TASK PROMPT: Pick out each line in the entries below that contains the string "caption".

►

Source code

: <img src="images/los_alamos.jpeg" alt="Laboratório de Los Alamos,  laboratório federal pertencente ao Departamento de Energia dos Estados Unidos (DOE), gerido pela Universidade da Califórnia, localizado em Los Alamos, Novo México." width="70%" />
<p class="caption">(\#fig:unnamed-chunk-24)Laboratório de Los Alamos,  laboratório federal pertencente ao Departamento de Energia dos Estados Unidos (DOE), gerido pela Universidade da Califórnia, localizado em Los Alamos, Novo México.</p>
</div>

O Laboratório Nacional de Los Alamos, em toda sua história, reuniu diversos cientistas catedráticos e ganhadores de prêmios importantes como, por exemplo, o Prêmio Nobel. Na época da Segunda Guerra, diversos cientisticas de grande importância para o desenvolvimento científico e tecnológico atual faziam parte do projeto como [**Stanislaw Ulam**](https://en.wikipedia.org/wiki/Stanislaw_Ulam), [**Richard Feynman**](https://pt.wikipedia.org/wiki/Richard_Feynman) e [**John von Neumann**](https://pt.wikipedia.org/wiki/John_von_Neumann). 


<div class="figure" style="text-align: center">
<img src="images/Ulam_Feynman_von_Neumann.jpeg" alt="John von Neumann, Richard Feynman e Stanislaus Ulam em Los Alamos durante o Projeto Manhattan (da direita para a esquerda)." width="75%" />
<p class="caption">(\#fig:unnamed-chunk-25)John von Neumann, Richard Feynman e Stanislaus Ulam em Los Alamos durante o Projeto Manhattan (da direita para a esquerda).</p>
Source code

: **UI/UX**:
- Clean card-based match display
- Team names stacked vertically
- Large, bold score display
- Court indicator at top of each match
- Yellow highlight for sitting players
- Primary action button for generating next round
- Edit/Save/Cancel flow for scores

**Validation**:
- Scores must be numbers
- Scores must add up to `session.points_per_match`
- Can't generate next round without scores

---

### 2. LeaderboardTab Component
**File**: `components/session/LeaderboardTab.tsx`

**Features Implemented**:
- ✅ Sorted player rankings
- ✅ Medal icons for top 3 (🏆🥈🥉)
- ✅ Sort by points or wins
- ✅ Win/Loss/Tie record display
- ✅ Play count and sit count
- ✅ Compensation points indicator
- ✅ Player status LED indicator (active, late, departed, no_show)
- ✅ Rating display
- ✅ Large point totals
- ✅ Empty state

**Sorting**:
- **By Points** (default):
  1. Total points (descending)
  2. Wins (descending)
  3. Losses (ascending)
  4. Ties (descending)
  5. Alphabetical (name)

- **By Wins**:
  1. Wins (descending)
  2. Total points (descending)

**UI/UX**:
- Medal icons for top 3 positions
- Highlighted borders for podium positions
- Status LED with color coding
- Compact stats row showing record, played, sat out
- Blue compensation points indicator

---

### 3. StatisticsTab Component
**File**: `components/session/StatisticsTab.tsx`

◄

RESULT BELOW:
<p class="caption">(\#fig:unnamed-chunk-24)Laboratório de Los Alamos,  laboratório federal pertencente ao Departamento de Energia dos Estados Unidos (DOE), gerido pela Universidade da Califórnia, localizado em Los Alamos, Novo México.</p>
<p class="caption">(\#fig:unnamed-chunk-25)John von Neumann, Richard Feynman e Stanislaus Ulam em Los Alamos durante o Projeto Manhattan (da direita para a esquerda).</p>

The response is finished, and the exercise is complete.